Creating digital text

This page includes guidance about digitisation techniques and formats for creating new text-based documents.

Identifying how text can be used

If you are digitising text from an existing text-based document, consider what your purpose is in terms of the final result. Identify whether you want to simply capture the information digitally, or to digitally represent the text in the way it was originally created, capturing layout, fonts, paper texture, and other aspects of the document. This will greatly influence your strategy, as the first lends itself to transcription and optical character recognition, while the second suggests digital image scans.

Digitisation techniques

Optical Character Recognition (OCR)

OCR can be most useful for transcription projects, forming a base of raw text that can then be corrected and checked by hand. OCR is also used in order to make image-based text searchable, such as the text used by the Papers Past website.

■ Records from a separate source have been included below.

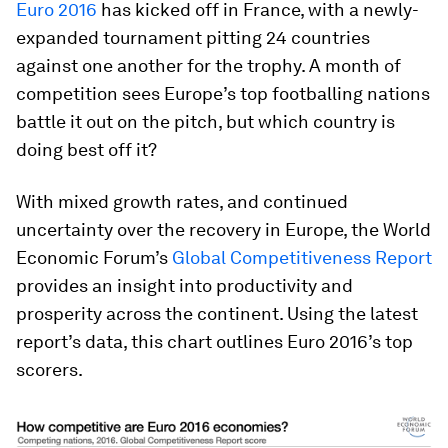
Euro 2016
has kicked off in France, with a newly-
expanded tournament pitting 24 countries
against one another for the trophy. A month of
competition sees Europe’s top footballing nations
battle it out on the pitch, but which country is
doing best off it?
With mixed growth rates, and continued
uncertainty over the recovery in Europe, the World
Economic Forum’s
Global Competitiveness Report
provides an insight into productivity and
prosperity across the continent. Using the latest
report’s data, this chart outlines Euro 2016’s top
scorers.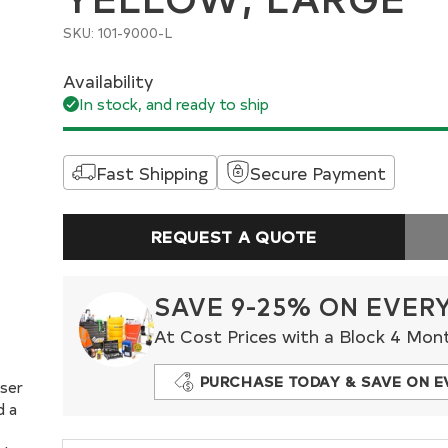
SKU: 101-9000-L
Availability
In stock, and ready to ship
Fast Shipping
Secure Payment
REQUEST A QUOTE
SAVE 9-25% ON EVER
At Cost Prices with a Block 4 Mon
PURCHASE TODAY & SAVE ON E
oser
d a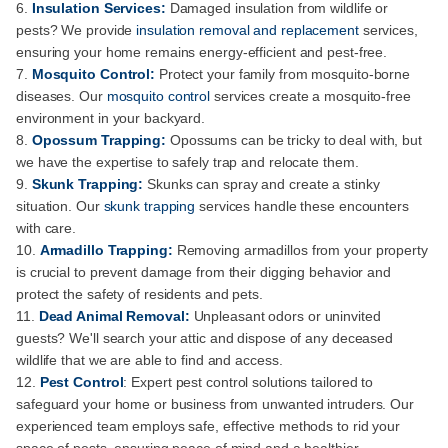
Insulation Services:
Damaged insulation from wildlife or
pests? We provide
insulation removal and replacement
services,
ensuring your home remains energy-efficient and pest-free.
Mosquito Control:
Protect your family from mosquito-borne
diseases. Our
mosquito control
services create a mosquito-free
environment in your backyard.
Opossum Trapping:
Opossums can be tricky to deal with, but
we have the expertise to safely trap and relocate them.
Skunk Trapping:
Skunks can spray and create a stinky
situation. Our
skunk trapping
services handle these encounters
with care.
Armadillo Trapping:
Removing armadillos from your property
is crucial to prevent damage from their digging behavior and
protect the safety of residents and pets.
Dead Animal Removal:
Unpleasant odors or uninvited
guests? We'll search your attic and dispose of any deceased
wildlife that we are able to find and access.
Pest Control
: Expert pest control solutions tailored to
safeguard your home or business from unwanted intruders. Our
experienced team employs safe, effective methods to rid your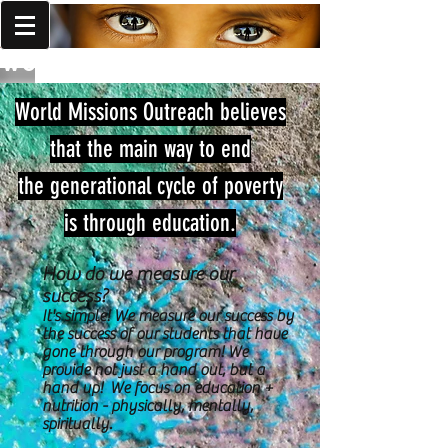
World Missions Outreach
World Missions Outreach believes
that the main way to end
the generational cycle of poverty
is through education.
How do we measure our
success?
It's simple! We measure our success by
the success of our students that have
gone through our program! We
provide not just a hand out, but a
hand up! We focus on education +
nutrition - physically, mentally,
spiritually.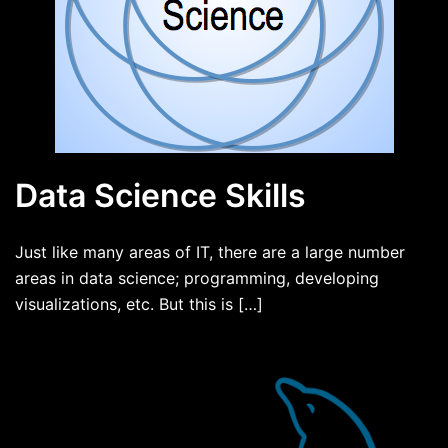
Data Science Skills
Just like many areas of IT, there are a large number
areas in data science; programming, developing
visualizations, etc. But this is […]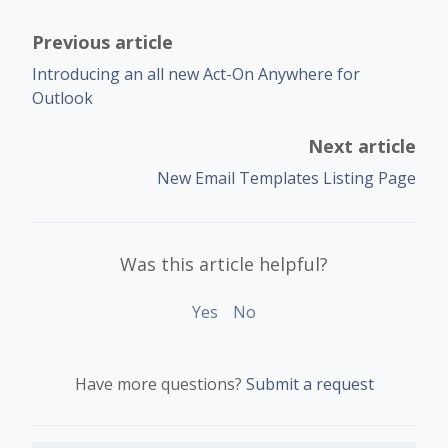
Previous article
Introducing an all new Act-On Anywhere for
Outlook
Next article
New Email Templates Listing Page
Was this article helpful?
Yes
No
Have more questions?
Submit a request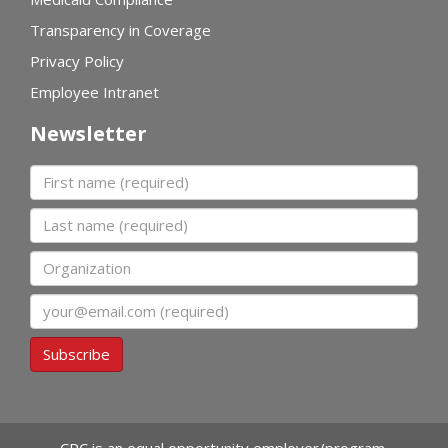
Transparency in Coverage
Privacy Policy
Employee Intranet
Newsletter
First name
Last name
Organization
Email
Subscribe
CPC is an equal opportunity employer/program.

Most document scanners come with software that supports OCR. Although this software can be of variable quality, even the best OCR techniques require some degree of correction and re-formatting. The highest success rate is likely to be plain pages of typed text from books or business documents. Handwriting is generally still too difficult to decipher, especially older script-based styles. Text in publications with more complex layouts (such as newspapers and magazines) may require the physical separation of text elements (such as headings, columns, and advertisements) or software that can interpret them accurately. De-skewing poorly printed text and eliminating print artefacts and stains, along with training the software to recognise uncommon words, can help increase accuracy up to around 99% in some circumstances. Grayscale and full-colour images tend to scan as accurately as each other, while bitonal images tend to be less accurate.

Transcription and Mark-up

Full transcription (using OCR as base) effectively creates a new edition of a document. Transcription can be time-consuming, but allows the greatest ability to repurpose a digitised document and keep in a usable format long-term. The New Zealand Electronic Text Centre has taken this approach, encoding their text using the open TEI standard. This allows the creation of structured text that can be reformatted into almost any format and remain usable. It allows the presentation of one set of text in multiple places, such as through a webpage, PDF document or an e-book. Transcription is not a complete replacement for an original text document in most cases, but has high value when the information being transcribed is itself of value.

Digital scanning of text

The main considerations for digital scanning of text are:

The size of the original page. Most flatbed scanners are no bigger than A3, meaning different techniques such as using map scanners or overhead copy stands and a high-megapixel camera may be required.
Capturing the smallest significant level of detail in an image. The resolution setting for scanning or photographing text cannot be determined by the size of the page. The smallest character elements (such as commas and full stops) need to be viewable in detail in order to preserve readability of the overall document.
The angle of the camera or scanner to the page. Some scanning techniques are highly destructive, requiring dis-binding or cutting of pages to achieve an that is not skewed or distorted.
Colouration of the pages that may make text illegible. Most paper darkens with age due to the acids in the paper. This may result in text of very low contrast, requiring manipulation of the image through software to ensure the text is readable, and a scanner that is capable of resolving low-contrast detail.
Quality checking the pages scanned. Ensure the pages captured are not blurred, are in the proper sequence, and that none are missing is an essential part of the text-scanning process.
Having a delivery mechanism for the resulting images. Making hundreds or even thousands of pages of text digital is only useful if the pages can be searched, retrieved, and made sense of. Many digitisation projects have struck trouble when they have had nowhere to host their pages. Sites like the Internet Archive may be of use in these kinds of circumstances.

Standards for creating new text-based documents

When creating new text-based documents digitally, it's important to consider which format will be best for your purposes. Despite it being a long-standing industry standard, the Microsoft Word .DOC format is not an open standard, as its specifications have never been published. Microsoft's newer Office Open XML standard, which is used in their .DOCX format, is an open ISO standard, but reputedly difficult to fully implement. Two counters to this standard are the Open Document Format (ODF), widely supported outside of Microsoft products as a standard set by OASIS (Organization for the Advancement of Structured Information Standards), and Adobe's PDF image-based format which was made open in 2008. All have some limitations in terms of longevity, although the Open Document Format is the most flexible in terms of interoperability between different software products. The 2010 version of Microsoft Office along with the free Open Office Suite natively support ODF.

If writing for the web, consider compatibility between different web browsers and operating systems. The most compatible and accessible format for text on the web is to deliver as simply formatted HTML text, with downloadable document versions of DOC, ODF and PDF alongside.